Kepala Eksekutif Pengawas Perbankan OJK, Dian Ediana Rae, menjelaskan bahwa fasilitas kredit tersebut sebenarnya telah mendapat lampu hijau dari perbankan kepada para debitur, hanya saja belum ditarik untuk realisasi. Dengan kata lain, sudah ada kesepakatan resmi antara bank dan nasabah untuk menopang proyek maupun pengembangan bisnis tertentu.

“Saya kira juga ini sebetulnya merupakan suatu confidence karena ini sudah di-sign, sudah ditanda tangan, tentu kan sudah ada agreement untuk pengembangan-pengembangan usaha-usaha tertentu,” kata Dian dalam rapat kerja dengan Komisi XI DPR RI, Rabu (17/9/2025).

Menurut Dian, kondisi ini bukan sekadar angka besar tanpa makna, melainkan ibarat bendungan raksasa yang menampung energi ekonomi. Ketika debit dana tersebut dilepaskan, maka arusnya berpotensi mendorong laju pertumbuhan nasional.

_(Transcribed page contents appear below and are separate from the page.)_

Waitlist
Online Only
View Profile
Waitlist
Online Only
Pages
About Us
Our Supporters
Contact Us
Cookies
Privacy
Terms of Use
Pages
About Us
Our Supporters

“Ini sebetulnya menunjukkan potensi ekspansi kredit kita yang Rp 2.300 triliun itu ada sangat besar, sebetulnya untuk bisa nanti mendorong pertumbuhan perekonomian ke depan,” imbuhnya.

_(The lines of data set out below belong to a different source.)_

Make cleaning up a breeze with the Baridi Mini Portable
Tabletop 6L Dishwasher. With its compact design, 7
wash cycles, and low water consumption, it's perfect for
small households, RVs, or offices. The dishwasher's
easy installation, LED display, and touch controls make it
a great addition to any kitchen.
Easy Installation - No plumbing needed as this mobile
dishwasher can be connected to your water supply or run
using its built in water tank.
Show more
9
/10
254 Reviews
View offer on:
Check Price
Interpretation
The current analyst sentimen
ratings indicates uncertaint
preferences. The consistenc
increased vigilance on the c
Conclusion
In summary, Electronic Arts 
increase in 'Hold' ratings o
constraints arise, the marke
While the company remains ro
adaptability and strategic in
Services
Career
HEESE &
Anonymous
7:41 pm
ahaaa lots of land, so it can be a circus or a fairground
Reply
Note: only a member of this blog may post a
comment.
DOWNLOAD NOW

Berdasarkan tren tahun-tahun sebelumnya, Dian memperkirakan akan ada percepatan pencairan kredit menjelang akhir tahun. Fenomena ini ia sebut sebagai bagian dari siklus bisnis tahunan, di mana permintaan kredit biasanya melonjak pada kuartal terakhir.

“Ini akan ada yang kita sebut sebagai business cycle. Jadi memang kalau kita melihat, itu menjelang akhir tahun di normalnya, ini akan terjadi percepatan realisasi,” ucapnya.

Kritik DPR: Dana Pemerintah Rp 200 Triliun Justru Jadi Beban

Di sisi lain, keputusan pemerintah menempatkan dana segar senilai Rp 200 triliun pada Himpunan Bank Milik Negara (Himbara) menuai sorotan. Wakil Ketua Komisi XI DPR RI dari Fraksi PDI Perjuangan, Dolfie Othniel Frederic Palit, menilai langkah itu justru memberatkan perbankan, mengingat dana kredit yang belum digunakan saja sudah mencapai lebih dari Rp 2.000 triliun.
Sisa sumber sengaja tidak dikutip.